Петр I, будучи на Волге, как-то переправлялся через нее на пароме. Перевозили его три молодых, здоровых парня-волжанина. Петру они очень понравились своим видом и ловкостью в работе. Переправившись, он посадил их с собой обедать. Во время обеда расспрашивал их, кто они такие, как живут и довольны ли своей судьбой. Оказалось, что они крестьяне-старообрядцы, живут своим ремеслом паромщиков и на житье-бытье не жалуются. Двое из них были братьями Иваном и Яковом Твердышевыми, а третий – их зятем Иваном Семеновичем Мясниковым. Петр из ответов паромщиков вынес впечатление, что они смелые, умные и сметливые люди, и спросил их, почему они довольствуются столь малоприбыльным ремеслом, лишенным какого-либо будущего, когда сейчас на Урале так легко можно разбогатеть, как это сделал Демидов, нашедший там железную и медную руду. Паромщики отвечали, что они были бы рады попытать счастья, но что у них нет для этого даже тех малых средств, которыми располагал Демидов, начиная свое дело. Петр дал им пятьсот рублей, а к концу его жизни у них было уже, кроме денежных капиталов, восемь заводов и 76 тысяч крестьян.

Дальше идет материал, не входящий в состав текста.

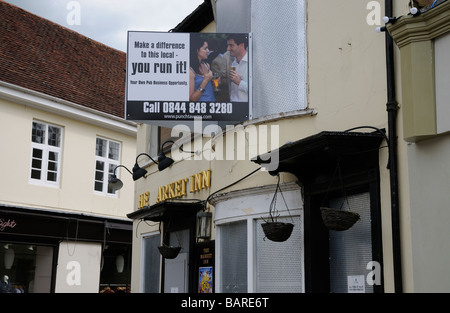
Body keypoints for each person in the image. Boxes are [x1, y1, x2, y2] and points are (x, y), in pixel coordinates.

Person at [189, 36, 215, 102]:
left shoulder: (207, 65)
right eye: (205, 48)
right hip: (201, 109)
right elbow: (192, 99)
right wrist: (205, 80)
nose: (208, 51)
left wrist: (214, 83)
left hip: (212, 106)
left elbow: (208, 89)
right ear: (197, 50)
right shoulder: (190, 71)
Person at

Иван Твердышев умер бездетным, дочь его брата, вышедшая замуж за Гаврила Ильича Бибикова, умерла молодой и тоже бездетной. Все состояние паромщиков перешло к четырем дочерям И. С. Мясникова: Ирине Бекетовой, Дарии Пашковой, Аграфене Дурасовой и младшей незамужней Екатерине.
Потемкин, будучи в Симбирске с секретарем Екатерины II «у принятия прошений» Григорием Васильевичем Козицким, остановился у Мясникова. Гостей встречала его дочь Екатерина Ивановна, типичная волжанка, крупная, красивая, здоровая девушка. Недолго думая, Потемкин тут же сосватал ее за Козицкого. Молодые поселились в Петербурге, где Екатерина Ивановна, несмотря на то что не получила большого образования и не говорила ни на одном иностранном языке, сумела создать себе достойное положение при блестящем дворе Екатерины благодаря своему природному уму и сметливости. Вступая в брак с Козицким, она перешла в официальное православие.

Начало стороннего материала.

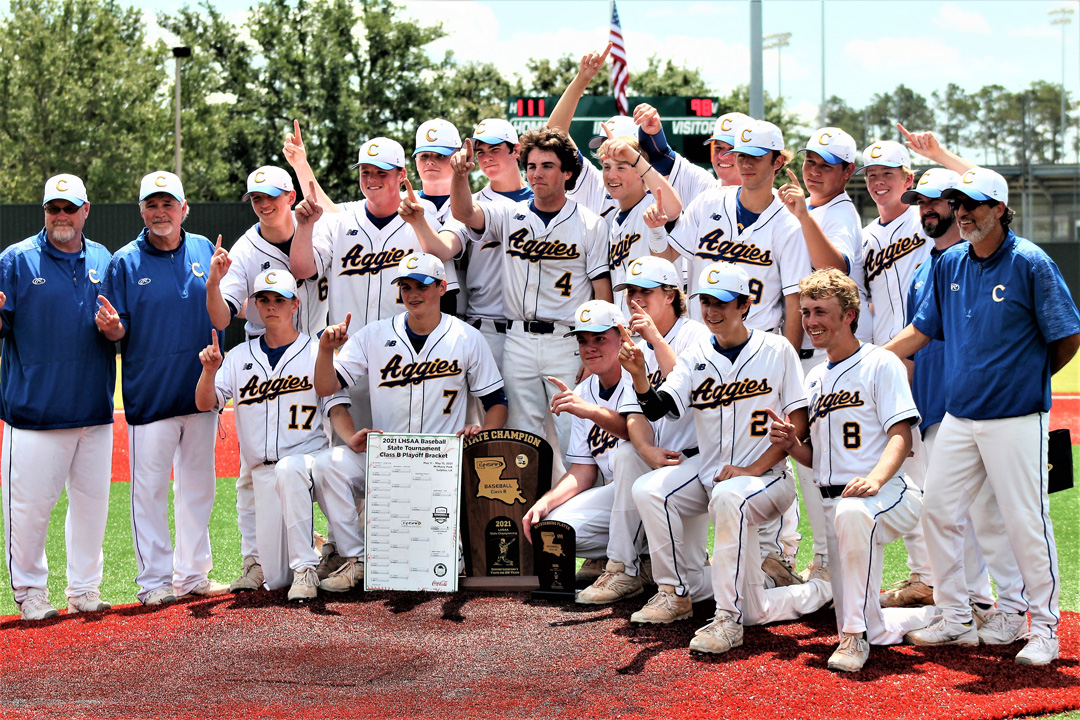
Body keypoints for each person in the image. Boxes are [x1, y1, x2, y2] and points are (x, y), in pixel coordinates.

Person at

Когда в 1775 году умер Козицкий, Екатерина Ивановна осталась молодой 29-летней вдовой с двумя дочерьми – Александрой и Анной. Обе ее дочери уже получили воспитание и образование, соответствующее обществу, к которому они принадлежали. Хотя младшая Анна имела, как говорили современники, вид расфранченной горничной, все же первой замуж вышла именно она за бывшего русского посланника в Дрездене и Турине князя Александра Михайловича Белосельского-Белозерского. Приданое, полученное им за женой, было по тем временам огромное и очень поправило его материальное положение; оно состояло, кроме других угодий и заводов, из 10 миллионов рублей и Крестовского острова в Петербурге. Князь Белосельский-Белозерский был вдов, и от первого брака у него была дочь – известная княгиня Зинаида Александровна Волконская, жена князя Никиты Григорьевича Волконского, брата декабриста. После декабрьского восстания она не скрывала своего отрицательного отношения к мерам, принятым правительством по отношению к заговорщикам, и с разрешения Николая I навсегда переехала на жительство в Рим, где перешла в католичество. В Риме ей принадлежала известная Villa Volkonsky, в которой она принимала русских писателей и художников, в том числе Гоголя, Иванова и др. Скончалась она 17 ноября 1850 года.